Шерхем пожал плечами.
— Хуже — безвозвратно потерять тех, кого любил, понятно тебе? А теперь прекрати ныть, и одевайся. Тебе нужно поесть…
— Человечинки?
— Нет, дичинки, — в тон мне ответил он, — а потом… потом мне интересно узнать, сохранились ли твои способности мага-вышивальщика.
— Мой мешок… — я не торопилась отлипать от его груди. Это, охр возьми, оказалось чрезвычайно приятно. Мой отец меня никогда не жалел и не обнимал, а нянечка — чересчур плохая замена родительскому теплу.
— Он здесь. Роф собрал все, что из него вытряхнули, я ж говорил уже. Нет, правда, мне бы хотелось взглянуть на твои работы. Если я делал все правильно, то и твой дар магии при тебе. И вообще, — я с сожалением вздохнула, когда он отстранился, — одевайся, пообедай и поговорим о том, что тебе делать дальше.
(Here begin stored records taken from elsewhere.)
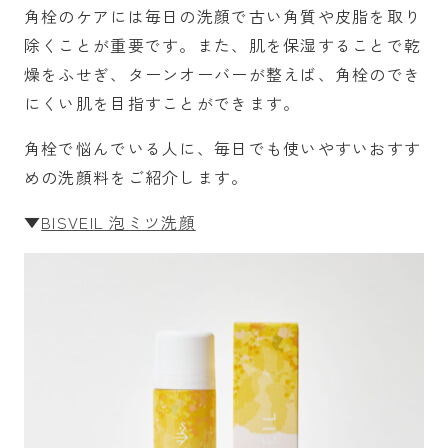
角栓のケアには毎日の洗顔で古い角質や皮脂を取り
除くことが重要です。また、肌を保湿することで乾
燥をふせぎ、ターンオーバーが整えば、角栓のでき
にくい肌を目指すことができます。
角栓で悩んでいる人に、毎日でも使いやすいおすす
めの洗顔料をご紹介します。
▼
BISVEIL 泡ミツ洗顔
Я вздохнула, подняла с пола одеяло. Понятно, что мое бледное тело с незаживающими швами мало кому интересно, но я же все-таки леди Валле… вернее, была ею, и прохаживаться голой перед незнакомым мужчиной — это немного не то, чему учат девиц в королевстве Веранту.
— Тогда, когда ты искал убийцу Улли Валески… — выдохнула я, — в общем, это тоже была я. Но я его не убивала.
Мои слова произвели эффект взорвавшейся гномьей руны. Лекарь побледнел, оперся рукой о дверной косяк и уставился на меня так, как будто у меня только что прорезались и отросли хвост, рога, а заодно и раздвоенный змеиный язык. Впрочем, он быстро взял себя в руки и натянуто улыбнулся.
— Вот как? Значит, тебя опознали как убийцу, но ты не убивала?
— С какой стати мне было убивать Улли Валески, когда я его в глаза раньше не видела?
— Хорошо, — Шерхем кивнул в сторону стола, — быстро одевайся и выходи к костру. Об Улли мы тоже поговорим. Если все так, как ты говоришь — то странно, что ты вообще дожила до встречи с разбойниками.
***
Меня не очень баловали теплом при жизни, а теперь, когда она закончилась, меня стало прямо-таки тянуть ко всему, от чего можно было согреться. Не смея придвинуться поближе к Виаро, я осторожно подвинулась к костру, над которым важно булькал установленный на камнях котелок. Протянула к огню ладони. Охр, какие же они белые стали, точно из алебастра. Синие жилы, синева под ногтями… Видать, талисман не так уж и хорошо кровь гонит. А может быть, кровь такой стала… не живой, но здорово приправленной магией.
Шерхем, сидя на корточках, мешал в котле оструганной щепкой, запах леса мешался с пряным ароматом чего-то съестного.